S’obstiner à vouloir diminuer l’importance de Tamazight fait partie d’un processus de destruction massif organisé. Le but de tout ce tapage est de trouver le plus court chemin pour l’appauvrir et le rendre conforme à l’inertie dont est victime la langue arabe, pour des raisons qu’il est inutile de développer ici. Arrêtons de chercher d’autres excuses ! Nous l’avons suffisamment mis en relief sur ces colonnes, le but est édicté par une volonté d’aliénation à grande échelle. Comme si ce qui est fait avec l’arabe ne suffisait pas, ils veulent s’attaquer à la sève maintenant. 

Quand j’étais collégien, au collège Sarrouy de la Casbah d’Alger, pour menacer les perturbateurs, le directeur avait toujours à ses lèvres la même leçon de morale chaque fois qu’il débarquait à l’improviste pour mettre fin au chahut d’élèves indociles : « Vous savez mes enfants, quand dans un panier de poires, il y en une de pourrie, il faut se dépêcher de l’enlever, si l’on ne veut pas courir le risque d’avarier toutes les autres. » Les perturbateurs saisissaient très vite le message, croyez-moi ! Le hic maintenant chez nous, c’est que les dégâts se sont si fortement propagés que l’on ne sait plus si le nombre de poires pourries est supérieur ou inférieur à celui des poires saines. Entamer une opération de nettoyage adéquat devient, de ce fait, bien compliqué. 

Le français est un butin de guerre, avait formulé Kateb Yacine. Le pouvoir a tout fait pour le noyer dans des abysses sans fond. Mais concernant le berbère, la donne est tout autre. Il ne s’agit plus de butin que l’on cherche à nous confisquer, mais de la sève qui coule dans nos veines que l’on s’acharne à empoisonner. 

Tout comme les langues de nombreuses autres minorités, le Tamazight est sous le joug d’un colonialisme aux allures d’ornements pacificateurs pervers. Mais en tant que patrimoine universel, il est du devoir de l’Unesco de le soutenir et d’en protéger les peuples qui le pratiquent encore. Chercher à en diminuer l’importance c’est vouloir précipiter son anéantissement pur et simple. 
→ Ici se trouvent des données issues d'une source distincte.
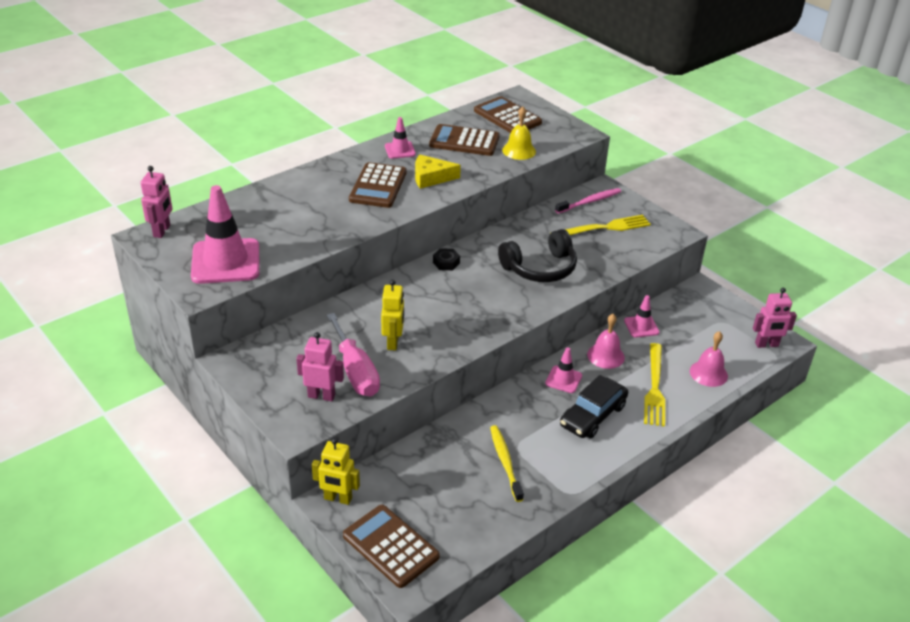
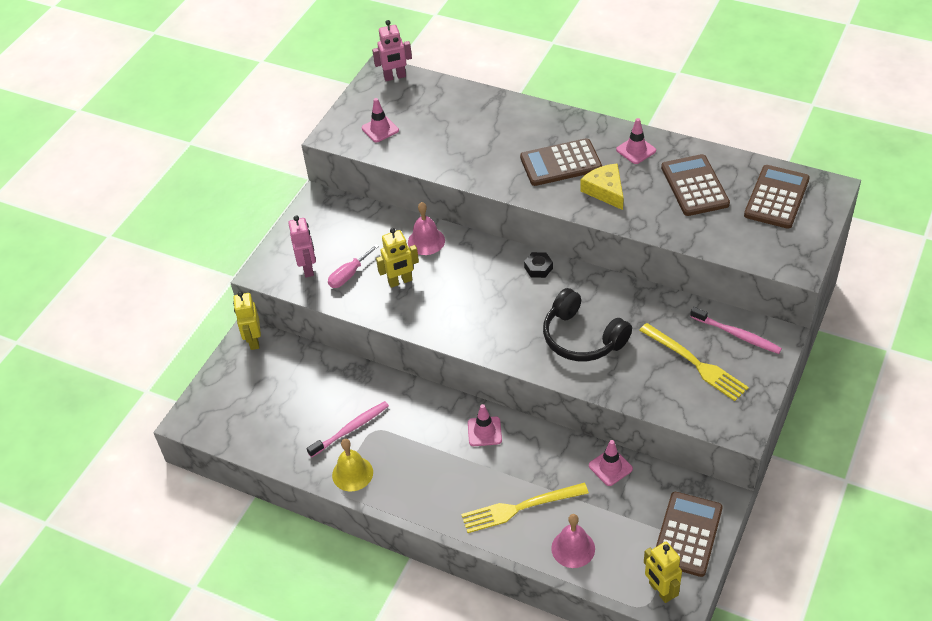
camera: 70 degrees right, 10 degrees up
pink traffic cone [191,185,259,284] -> pink traffic cone [362,98,399,142], size x0.49
pink screwdriver [327,313,380,397] -> pink screwdriver [328,244,379,288], size x0.60
brown calculator [343,505,440,588] -> brown calculator moved to [656,492,723,577]
yellow toothbrush [490,425,524,502] -> pink toothbrush [307,401,389,457]
yellow bell [502,106,536,160] -> yellow bell moved to [332,439,373,491]
black car [560,375,628,438] -> none
pink bell [587,314,625,369] -> pink bell moved to [408,202,445,255]
pink robot [753,288,797,348] -> yellow robot [644,542,682,603]

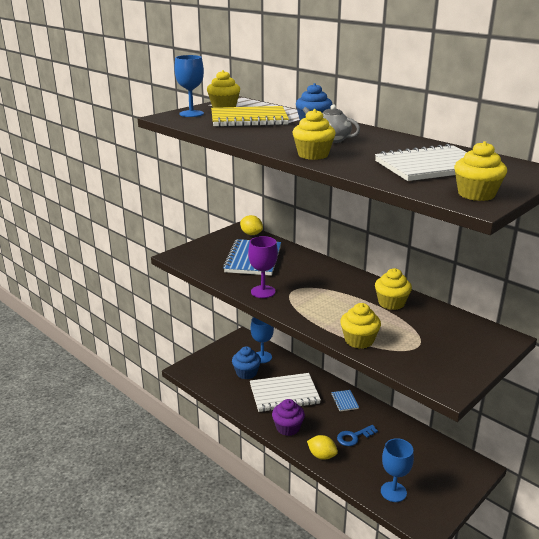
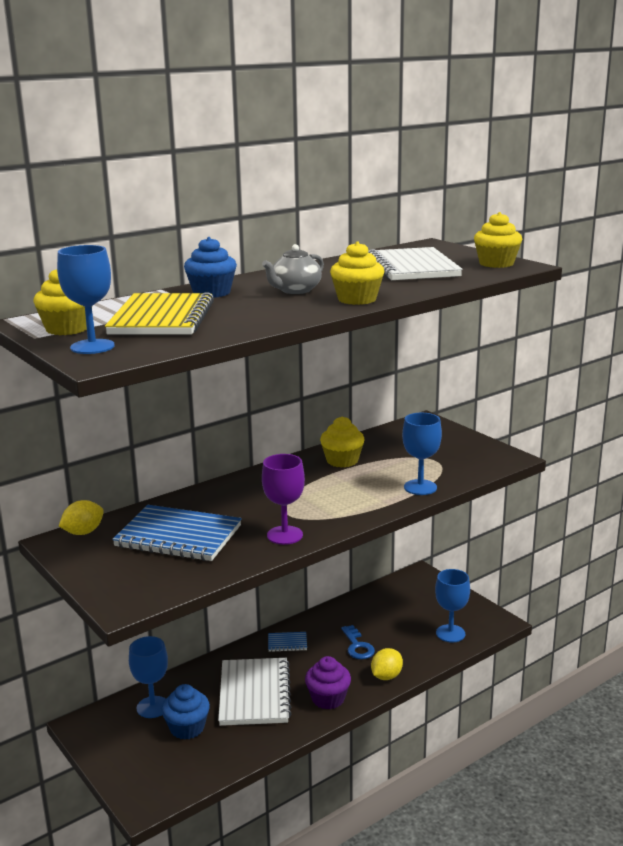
camera: 80 degrees left, 5 degrees down
yellow cupcake [340,303,381,349] -> blue goblet [402,413,442,495]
Ce que le pouvoir ne sait pas, c’est que plus il use de stratagèmes lamentables pour noyer notre langue maternelle, plus il éveille les esprits d’une jeunesse avide d’irriguer ses racines. Malgré des décennies de matraquage idéologique pervers, les jeunes Amazighs savent ce qu’ils sont et connaissent leurs références historiques. Jouer au yoyo avec leur langue ne sert à rien.

D’ailleurs, qu’on nous dise comment peut-on prétendre enseigner la lointaine langue de Shakespeare sans le moindre moyen, aussi bien pédagogique que logistique, alors qu’on peine à imposer une langue incrustée dans nos gènes ?

Décidément, on massacre un pays, au vu et au su de tous, et surtout de ses impuissants habitants.